Lawyers who represent miners said the doctors they use charge between $65 and $100 to read an X-ray. Johns Hopkins charges $100 to read an X-ray with no abnormalities; the rate rises to $750 if there are markings to be interpreted, as in the bulk of black lung cases, said Dr. Paul Wheeler, the longtime leader of the section. When the doctors testify, they charge $600 an hour, he said.

Earlier this year, Wheeler said during a deposition the fee for an X-ray with abnormalities was $500. When the Center for Public Integrity asked Hopkins which amount — $500 or $750 — was correct, university officials declined to answer.

The university said the fees from deposition testimony go to a scholarship fund while the fees from X-ray readings go to the radiology department.

University representatives refused to say how much money Hopkins receives from coal companies, but said the radiologists in its Pneumoconiosis Section review between 2,000 and 3,000 possible black lung cases a year. These doctors also read films in cases other than black lung benefits claims, and provide interpretations to companies that want to monitor the health of their workers. It is unclear whether the number of cases referenced by the university includes all of this work or only black lung cases; university representatives did not answer a request for clarification.

During a deposition in a case decided in 2009, a doctor no longer at the university testified that radiologists received bonuses for being “productive.” The physician could not be reached for comment. Wheeler said he didn’t know how his salary or bonuses were calculated.

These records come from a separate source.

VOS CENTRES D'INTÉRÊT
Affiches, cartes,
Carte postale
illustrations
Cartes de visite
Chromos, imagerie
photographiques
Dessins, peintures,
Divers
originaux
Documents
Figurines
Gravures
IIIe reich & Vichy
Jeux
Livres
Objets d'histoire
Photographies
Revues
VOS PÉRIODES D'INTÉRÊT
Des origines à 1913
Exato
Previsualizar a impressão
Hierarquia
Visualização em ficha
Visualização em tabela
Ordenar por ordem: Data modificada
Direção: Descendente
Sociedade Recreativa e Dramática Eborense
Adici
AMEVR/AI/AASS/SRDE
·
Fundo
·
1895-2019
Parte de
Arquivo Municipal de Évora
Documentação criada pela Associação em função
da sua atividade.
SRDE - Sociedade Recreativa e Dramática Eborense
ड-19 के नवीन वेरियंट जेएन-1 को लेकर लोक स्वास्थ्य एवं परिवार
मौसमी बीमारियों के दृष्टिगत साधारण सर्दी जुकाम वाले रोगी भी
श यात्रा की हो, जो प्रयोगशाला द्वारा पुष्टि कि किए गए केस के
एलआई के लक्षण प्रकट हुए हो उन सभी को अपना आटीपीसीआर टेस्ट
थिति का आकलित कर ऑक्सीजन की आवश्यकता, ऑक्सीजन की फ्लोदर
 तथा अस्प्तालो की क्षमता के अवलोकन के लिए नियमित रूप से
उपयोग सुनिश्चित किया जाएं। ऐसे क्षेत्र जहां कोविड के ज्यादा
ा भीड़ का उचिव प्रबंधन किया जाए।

In a statement, referencing its doctors’ status as government-certified X-ray interpreters, or “B Readers,” the university said: “There are no financial incentives associated with this program for our B-readers or the radiology department. There are no bonuses or other salary supplements paid to doctors related to the volume of examinations read, expert testimony, or other aspects of the B-reader program at Johns Hopkins.”